Diverse Strategies for Catalytic Reactions

Micellar Catalyst

Author(s): Hitesh K. Dewangan, Neha Kandpal, Rekha Nagwanshi, Kallol K Ghosh and Manmohan L. Satnami * .

Pp: 59-91 (33)

DOI: 10.2174/9789815079036123020005

* (Excluding Mailing and Handling)

Abstract

Self-aggregates microenvironment affords a robust platform for synthesizing conventional and novel materials in aqueous media. Consequential enhanced the rate of reaction and reduced the barrier for organic solvents. A solvent is frequently asked to perform multiple tasks at once, such as ensuring contacts between substrates with different polarities, controlling heat transmission, and promoting the interaction that results in the ultimate transformation. Nature has chosen water as a solvent to carry out all types of chemical transformations, regardless of whether the substrates are soluble or not. Of course, surfactants resolve the various problems that arise from the interaction of insoluble substrates and reagents. The use of surfactants under micellar conditions represents one of the largest methods to achieve catalysis in water.

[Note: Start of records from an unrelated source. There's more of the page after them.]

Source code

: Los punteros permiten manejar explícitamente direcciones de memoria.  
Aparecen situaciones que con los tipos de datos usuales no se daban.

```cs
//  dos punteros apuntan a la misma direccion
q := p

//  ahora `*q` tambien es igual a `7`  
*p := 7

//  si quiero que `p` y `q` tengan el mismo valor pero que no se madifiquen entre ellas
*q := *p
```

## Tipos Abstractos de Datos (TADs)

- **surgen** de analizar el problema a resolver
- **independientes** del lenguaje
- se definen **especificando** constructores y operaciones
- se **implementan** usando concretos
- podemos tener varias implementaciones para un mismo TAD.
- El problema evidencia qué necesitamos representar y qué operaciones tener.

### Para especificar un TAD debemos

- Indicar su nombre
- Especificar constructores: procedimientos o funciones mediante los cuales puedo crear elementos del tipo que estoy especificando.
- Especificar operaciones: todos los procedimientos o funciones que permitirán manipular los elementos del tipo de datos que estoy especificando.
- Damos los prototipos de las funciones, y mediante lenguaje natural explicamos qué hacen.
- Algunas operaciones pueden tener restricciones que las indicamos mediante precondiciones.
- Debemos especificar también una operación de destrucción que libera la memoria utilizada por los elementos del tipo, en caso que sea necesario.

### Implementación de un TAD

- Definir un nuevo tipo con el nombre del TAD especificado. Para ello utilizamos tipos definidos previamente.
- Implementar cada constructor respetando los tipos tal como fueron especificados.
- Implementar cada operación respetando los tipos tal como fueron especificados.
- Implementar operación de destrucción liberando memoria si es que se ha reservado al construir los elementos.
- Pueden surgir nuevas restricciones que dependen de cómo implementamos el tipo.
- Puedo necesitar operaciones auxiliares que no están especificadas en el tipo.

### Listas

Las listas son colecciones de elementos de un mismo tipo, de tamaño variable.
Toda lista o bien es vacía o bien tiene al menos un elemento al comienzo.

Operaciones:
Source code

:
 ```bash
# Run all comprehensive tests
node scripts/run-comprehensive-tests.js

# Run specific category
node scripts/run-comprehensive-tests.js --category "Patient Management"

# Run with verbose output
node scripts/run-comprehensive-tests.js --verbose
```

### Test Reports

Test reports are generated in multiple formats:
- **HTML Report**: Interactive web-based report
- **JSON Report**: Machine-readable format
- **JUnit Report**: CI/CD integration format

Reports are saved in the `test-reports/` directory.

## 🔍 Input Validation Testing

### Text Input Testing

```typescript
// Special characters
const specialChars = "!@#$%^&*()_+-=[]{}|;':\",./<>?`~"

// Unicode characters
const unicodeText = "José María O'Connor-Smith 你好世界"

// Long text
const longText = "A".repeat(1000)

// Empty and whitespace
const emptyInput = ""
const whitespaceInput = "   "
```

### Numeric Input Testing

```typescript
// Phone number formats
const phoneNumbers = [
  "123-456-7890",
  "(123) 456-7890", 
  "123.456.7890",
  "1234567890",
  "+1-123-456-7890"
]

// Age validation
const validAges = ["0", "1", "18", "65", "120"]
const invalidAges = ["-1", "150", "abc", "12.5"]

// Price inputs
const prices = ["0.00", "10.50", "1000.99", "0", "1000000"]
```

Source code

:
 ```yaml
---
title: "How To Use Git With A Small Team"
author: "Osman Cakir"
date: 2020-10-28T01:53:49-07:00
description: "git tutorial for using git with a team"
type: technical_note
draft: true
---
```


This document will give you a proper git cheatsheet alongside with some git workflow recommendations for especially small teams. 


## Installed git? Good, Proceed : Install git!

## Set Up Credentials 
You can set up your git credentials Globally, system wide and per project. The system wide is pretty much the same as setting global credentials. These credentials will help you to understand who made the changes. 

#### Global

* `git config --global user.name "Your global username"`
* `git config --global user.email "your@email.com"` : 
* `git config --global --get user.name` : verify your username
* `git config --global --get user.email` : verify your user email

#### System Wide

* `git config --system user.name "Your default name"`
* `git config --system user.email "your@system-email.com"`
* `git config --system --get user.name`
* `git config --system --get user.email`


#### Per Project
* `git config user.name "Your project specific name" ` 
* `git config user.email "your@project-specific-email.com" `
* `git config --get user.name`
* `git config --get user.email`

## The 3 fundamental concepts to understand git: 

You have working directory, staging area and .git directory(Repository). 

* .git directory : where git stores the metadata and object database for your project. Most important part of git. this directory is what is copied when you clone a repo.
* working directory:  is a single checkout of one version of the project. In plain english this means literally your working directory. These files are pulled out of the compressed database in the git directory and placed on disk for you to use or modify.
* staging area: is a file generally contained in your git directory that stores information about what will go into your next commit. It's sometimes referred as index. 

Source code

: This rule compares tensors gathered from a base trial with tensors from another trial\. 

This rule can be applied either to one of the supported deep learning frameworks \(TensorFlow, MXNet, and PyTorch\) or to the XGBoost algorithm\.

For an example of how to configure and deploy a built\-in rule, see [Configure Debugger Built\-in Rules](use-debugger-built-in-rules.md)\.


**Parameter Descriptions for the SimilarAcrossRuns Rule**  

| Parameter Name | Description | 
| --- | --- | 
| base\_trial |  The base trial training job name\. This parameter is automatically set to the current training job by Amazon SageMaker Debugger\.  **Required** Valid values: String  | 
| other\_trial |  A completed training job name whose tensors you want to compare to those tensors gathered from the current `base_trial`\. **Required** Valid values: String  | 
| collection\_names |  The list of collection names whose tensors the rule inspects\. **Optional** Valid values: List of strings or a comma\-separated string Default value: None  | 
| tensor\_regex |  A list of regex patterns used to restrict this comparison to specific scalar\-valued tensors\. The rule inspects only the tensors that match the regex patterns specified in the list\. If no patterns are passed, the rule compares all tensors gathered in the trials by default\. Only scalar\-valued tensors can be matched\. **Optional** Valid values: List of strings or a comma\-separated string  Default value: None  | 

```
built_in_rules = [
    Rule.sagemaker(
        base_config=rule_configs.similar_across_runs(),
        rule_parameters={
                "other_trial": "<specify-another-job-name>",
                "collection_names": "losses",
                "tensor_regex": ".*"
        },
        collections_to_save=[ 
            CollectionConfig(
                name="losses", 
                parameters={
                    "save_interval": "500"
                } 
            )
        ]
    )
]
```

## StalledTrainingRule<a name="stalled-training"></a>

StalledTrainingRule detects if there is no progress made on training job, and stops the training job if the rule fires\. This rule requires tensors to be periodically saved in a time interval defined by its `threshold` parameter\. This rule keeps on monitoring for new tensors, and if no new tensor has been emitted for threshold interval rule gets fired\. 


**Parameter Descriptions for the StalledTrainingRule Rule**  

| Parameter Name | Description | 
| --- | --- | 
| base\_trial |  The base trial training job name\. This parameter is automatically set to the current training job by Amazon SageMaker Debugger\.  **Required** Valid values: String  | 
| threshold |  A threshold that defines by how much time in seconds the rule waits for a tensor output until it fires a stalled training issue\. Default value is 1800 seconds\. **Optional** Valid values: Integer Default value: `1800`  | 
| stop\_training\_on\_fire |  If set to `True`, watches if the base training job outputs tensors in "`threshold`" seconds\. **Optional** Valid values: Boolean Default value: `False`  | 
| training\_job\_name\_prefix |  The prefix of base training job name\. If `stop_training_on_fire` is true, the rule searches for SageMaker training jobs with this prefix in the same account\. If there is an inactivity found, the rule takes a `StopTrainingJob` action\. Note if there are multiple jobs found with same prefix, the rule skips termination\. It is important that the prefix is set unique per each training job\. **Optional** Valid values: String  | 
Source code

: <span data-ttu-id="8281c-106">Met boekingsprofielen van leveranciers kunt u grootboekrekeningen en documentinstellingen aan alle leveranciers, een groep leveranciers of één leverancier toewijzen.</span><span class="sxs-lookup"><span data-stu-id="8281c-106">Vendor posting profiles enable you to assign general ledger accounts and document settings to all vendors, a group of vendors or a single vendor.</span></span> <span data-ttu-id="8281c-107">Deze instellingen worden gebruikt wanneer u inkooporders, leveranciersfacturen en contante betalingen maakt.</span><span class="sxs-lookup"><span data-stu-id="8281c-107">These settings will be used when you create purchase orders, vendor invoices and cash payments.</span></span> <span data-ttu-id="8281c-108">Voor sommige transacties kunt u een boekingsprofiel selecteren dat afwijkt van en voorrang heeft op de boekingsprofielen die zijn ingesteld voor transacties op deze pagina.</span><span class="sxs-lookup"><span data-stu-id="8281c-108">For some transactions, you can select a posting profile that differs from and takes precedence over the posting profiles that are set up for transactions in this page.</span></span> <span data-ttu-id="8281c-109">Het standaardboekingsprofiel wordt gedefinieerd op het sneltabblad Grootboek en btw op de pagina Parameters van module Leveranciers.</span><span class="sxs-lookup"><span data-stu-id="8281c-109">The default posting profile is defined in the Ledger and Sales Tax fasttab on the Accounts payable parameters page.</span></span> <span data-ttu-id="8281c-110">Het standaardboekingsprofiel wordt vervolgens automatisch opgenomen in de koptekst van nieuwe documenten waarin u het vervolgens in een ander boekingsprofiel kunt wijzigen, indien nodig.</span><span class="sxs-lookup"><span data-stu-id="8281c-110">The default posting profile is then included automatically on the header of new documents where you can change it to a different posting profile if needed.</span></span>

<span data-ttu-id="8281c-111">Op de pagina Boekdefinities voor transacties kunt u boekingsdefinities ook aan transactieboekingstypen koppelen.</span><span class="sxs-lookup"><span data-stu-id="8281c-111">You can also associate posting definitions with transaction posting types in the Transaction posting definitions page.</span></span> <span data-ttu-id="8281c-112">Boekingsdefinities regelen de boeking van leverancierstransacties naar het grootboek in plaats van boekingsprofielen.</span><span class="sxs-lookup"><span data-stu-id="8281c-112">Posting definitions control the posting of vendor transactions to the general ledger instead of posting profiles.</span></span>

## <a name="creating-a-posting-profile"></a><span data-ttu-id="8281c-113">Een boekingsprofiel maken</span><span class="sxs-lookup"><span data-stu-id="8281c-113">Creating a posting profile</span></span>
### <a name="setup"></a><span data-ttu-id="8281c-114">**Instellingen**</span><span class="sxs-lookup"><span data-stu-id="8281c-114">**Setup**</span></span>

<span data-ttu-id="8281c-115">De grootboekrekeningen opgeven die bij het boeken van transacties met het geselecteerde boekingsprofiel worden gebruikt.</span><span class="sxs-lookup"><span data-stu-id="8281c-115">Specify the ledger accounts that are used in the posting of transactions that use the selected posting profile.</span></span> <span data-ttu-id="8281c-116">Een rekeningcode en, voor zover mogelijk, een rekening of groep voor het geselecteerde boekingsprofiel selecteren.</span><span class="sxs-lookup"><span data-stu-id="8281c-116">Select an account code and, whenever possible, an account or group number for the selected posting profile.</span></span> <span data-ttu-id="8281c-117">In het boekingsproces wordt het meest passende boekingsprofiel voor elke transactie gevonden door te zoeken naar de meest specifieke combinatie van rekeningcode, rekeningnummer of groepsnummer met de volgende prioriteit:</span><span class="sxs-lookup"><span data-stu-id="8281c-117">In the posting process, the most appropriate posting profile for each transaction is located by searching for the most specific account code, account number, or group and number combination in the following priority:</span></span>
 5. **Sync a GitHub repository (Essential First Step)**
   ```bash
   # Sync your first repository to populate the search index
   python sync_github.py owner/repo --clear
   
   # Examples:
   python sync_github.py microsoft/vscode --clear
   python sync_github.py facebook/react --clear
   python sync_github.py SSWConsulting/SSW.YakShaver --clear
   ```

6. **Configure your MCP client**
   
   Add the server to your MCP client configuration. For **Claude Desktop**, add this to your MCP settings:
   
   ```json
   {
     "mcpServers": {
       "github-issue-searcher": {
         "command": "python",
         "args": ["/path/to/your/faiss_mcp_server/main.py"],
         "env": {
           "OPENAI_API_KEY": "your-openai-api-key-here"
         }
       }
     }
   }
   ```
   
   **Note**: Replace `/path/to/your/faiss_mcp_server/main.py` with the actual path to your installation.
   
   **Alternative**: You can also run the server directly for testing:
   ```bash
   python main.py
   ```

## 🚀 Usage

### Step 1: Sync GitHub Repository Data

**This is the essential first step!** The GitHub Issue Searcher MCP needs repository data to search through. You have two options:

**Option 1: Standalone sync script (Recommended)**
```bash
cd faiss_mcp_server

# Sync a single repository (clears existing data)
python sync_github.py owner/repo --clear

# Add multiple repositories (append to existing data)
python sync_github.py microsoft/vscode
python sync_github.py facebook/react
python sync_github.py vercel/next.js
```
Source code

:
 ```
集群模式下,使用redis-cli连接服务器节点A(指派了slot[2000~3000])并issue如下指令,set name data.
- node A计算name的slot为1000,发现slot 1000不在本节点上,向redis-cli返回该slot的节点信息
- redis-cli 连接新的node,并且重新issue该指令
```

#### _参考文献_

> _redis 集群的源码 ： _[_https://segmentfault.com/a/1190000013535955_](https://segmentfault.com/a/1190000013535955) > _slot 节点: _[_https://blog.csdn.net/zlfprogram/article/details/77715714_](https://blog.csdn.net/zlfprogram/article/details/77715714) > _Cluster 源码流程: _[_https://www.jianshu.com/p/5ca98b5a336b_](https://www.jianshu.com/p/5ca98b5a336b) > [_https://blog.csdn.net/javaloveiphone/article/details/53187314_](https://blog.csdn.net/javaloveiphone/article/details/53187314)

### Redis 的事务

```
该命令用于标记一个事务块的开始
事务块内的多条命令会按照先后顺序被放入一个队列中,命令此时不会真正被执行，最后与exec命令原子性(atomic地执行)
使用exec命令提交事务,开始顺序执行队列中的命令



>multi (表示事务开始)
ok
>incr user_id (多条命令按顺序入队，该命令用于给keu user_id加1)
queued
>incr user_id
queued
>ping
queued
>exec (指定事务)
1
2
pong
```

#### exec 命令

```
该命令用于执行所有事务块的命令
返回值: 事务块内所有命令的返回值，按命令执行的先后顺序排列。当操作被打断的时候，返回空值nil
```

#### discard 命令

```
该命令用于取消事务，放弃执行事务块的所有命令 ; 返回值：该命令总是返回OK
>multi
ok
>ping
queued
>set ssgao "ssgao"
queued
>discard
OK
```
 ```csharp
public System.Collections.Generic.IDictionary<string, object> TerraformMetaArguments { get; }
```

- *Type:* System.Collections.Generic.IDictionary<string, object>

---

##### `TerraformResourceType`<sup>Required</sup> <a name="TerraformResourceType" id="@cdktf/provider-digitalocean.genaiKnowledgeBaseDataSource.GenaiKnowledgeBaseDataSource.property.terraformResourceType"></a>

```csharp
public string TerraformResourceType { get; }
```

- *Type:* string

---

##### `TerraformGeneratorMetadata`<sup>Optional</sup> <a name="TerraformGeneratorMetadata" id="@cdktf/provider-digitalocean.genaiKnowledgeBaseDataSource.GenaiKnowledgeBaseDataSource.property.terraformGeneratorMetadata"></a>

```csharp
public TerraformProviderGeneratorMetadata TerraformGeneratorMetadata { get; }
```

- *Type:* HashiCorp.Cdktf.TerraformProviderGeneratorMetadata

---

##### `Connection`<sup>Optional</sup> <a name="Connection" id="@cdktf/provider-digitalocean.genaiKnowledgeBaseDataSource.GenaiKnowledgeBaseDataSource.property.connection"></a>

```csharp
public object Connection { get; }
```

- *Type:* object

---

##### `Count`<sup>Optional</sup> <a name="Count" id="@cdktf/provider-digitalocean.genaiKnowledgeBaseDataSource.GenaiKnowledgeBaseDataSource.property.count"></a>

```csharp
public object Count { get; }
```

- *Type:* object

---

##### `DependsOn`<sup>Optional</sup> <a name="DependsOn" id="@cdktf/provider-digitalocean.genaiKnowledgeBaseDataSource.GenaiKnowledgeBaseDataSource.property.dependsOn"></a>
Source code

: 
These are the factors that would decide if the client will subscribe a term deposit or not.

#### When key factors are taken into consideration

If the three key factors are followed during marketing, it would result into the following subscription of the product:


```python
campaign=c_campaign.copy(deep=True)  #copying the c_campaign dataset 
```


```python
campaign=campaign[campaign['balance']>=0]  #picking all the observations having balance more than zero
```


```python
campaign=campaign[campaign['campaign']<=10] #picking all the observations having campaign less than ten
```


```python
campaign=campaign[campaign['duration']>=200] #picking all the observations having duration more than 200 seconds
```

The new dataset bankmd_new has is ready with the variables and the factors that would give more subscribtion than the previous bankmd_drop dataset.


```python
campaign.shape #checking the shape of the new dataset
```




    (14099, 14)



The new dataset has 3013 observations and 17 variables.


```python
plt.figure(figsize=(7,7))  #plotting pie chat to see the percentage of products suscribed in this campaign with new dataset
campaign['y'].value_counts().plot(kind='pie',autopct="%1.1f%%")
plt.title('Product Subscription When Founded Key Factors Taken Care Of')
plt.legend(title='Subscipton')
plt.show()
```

To date, micellar systems are present in many areas, e.g., medical science, nanoscience, organochemistry and industries of their vast application. We explained the role of micelles and vesicles on the reactivity of nucleophiles towards the cleavage of the organophosphorus compounds. Recent developments includeapplication of micellar catalysis to complex single-phase and multiphase systems in which the surfactant plays multiple roles and interphase transport effects are often important. The distribution of the reagents between the aqueous phase and the micellar phase was described in terms of a simple pseudo-phase model (PPM). These quantitative treatments for the catalytic action of anionic reactants and the cationic micelles for cleaving the phosphate and thiophosphate ester improved an understanding of competitive counterion binding, the effects of reactive and inert solubilizates, functionalized surfactants, and the use of surfactant aggregates as reaction templates.